Noticed this on multiple incus deployments where running something like pacman -S openssh fails at (3/4) Creating temporary files.... It dumps out fchownat() of /sys/kernel/security/ima/binary_runtime_measurements failed: Permission denied which makes sense because binary_runtime_measurements is unreadable, and probably shouldn’t be.

This appears to happen because systemd-tmpfiles has /sys/kernel/security/ima/binary_runtime_measurements (and /sys/kernel/security/tpm[0-9]/binary_bios_measurements) is configured in /usr/lib/tmpfiles.d/tpm2-tss-fapi.conf to adjust access mode to 0440.

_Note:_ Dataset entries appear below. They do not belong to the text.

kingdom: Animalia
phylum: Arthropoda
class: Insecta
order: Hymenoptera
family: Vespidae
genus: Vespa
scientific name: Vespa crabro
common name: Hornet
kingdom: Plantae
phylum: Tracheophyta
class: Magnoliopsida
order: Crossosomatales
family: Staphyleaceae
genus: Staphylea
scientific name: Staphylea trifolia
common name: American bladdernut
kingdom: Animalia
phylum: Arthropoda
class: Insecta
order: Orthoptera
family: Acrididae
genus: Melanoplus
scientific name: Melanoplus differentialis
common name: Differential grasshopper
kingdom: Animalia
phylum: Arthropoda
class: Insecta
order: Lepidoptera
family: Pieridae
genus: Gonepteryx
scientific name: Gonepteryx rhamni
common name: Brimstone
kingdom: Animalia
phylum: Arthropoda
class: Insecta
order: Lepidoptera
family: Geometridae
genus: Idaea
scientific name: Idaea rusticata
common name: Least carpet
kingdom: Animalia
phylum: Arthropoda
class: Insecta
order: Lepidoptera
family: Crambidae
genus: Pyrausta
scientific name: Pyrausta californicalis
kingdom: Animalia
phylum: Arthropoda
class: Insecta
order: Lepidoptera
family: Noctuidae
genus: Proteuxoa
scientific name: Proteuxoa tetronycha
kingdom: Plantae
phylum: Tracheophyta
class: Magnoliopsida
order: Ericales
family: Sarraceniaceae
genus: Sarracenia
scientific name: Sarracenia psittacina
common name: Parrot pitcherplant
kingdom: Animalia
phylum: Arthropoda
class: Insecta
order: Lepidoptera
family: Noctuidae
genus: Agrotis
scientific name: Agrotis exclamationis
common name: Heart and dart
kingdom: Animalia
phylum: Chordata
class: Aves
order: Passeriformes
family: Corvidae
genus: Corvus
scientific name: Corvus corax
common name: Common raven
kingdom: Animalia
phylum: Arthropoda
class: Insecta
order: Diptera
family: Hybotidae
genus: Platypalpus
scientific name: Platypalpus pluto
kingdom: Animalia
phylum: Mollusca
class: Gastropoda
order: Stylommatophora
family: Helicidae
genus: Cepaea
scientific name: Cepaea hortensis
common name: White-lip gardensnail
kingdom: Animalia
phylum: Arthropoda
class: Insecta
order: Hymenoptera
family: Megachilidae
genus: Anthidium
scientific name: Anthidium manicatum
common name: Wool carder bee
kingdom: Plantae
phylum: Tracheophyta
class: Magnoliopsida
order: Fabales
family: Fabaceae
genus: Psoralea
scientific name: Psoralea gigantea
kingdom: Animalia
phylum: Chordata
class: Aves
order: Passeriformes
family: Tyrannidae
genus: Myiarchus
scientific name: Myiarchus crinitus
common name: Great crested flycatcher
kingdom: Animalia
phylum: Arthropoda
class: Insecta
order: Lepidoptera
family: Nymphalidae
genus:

Simple fix (for me) is to comment out those two lines in tpm2-tss-fapi.conf - whether that’s “correct” or not (or should be included in the archlinux image in the first place) is another discussion.

Reproduction steps:

  1. Create a new archlinux container: incus launch images:archlinux my-archlinux-instance
  2. Launch a root shell in it, and execute: pacman -S openssh
  3. Expect it to fail :slight_smile:

Environment:

  • incus 6.4
  • Debian 12, linux 6.1.0-23-amd64

Dumping the entire pacman output in case someone else runs into this and finds nothing about when searching the internet:

[root@hostname ~]# pacman -S openssh
warning: openssh-9.8p1-1 is up to date -- reinstalling
resolving dependencies...
looking for conflicting packages...

Packages (1) openssh-9.8p1-1

Total Installed Size:  5.71 MiB
Net Upgrade Size:      0.00 MiB

:: Proceed with installation? [Y/n]
(1/1) checking keys in keyring          [...] 100%
(1/1) checking package integrity        [...] 100%
(1/1) loading package files             [...] 100%
(1/1) checking for file conflicts       [...] 100%
(1/1) checking available disk space     [...] 100%
:: Processing package changes...
(1/1) reinstalling openssh              [...] 100%
:: Running post-transaction hooks...
(1/4) Reloading system manager configuration...
(2/4) Reloading user manager configuration...
(3/4) Creating temporary files...
fchownat() of /sys/kernel/security/ima/binary_runtime_measurements failed: Permission denied
error: command failed to execute correctly
(4/4) Arming ConditionNeedsUpdate...
1 Like

Sounds like that particular file is system-wide and not per-container, which is why you can’t change its permission. I don’t know if it’s possible to specify in the tmpfiles.d configuration that failure should be ignored for a particular file, but if it is, it’d be good for that to be applied to this entry in the relevant archlinux package.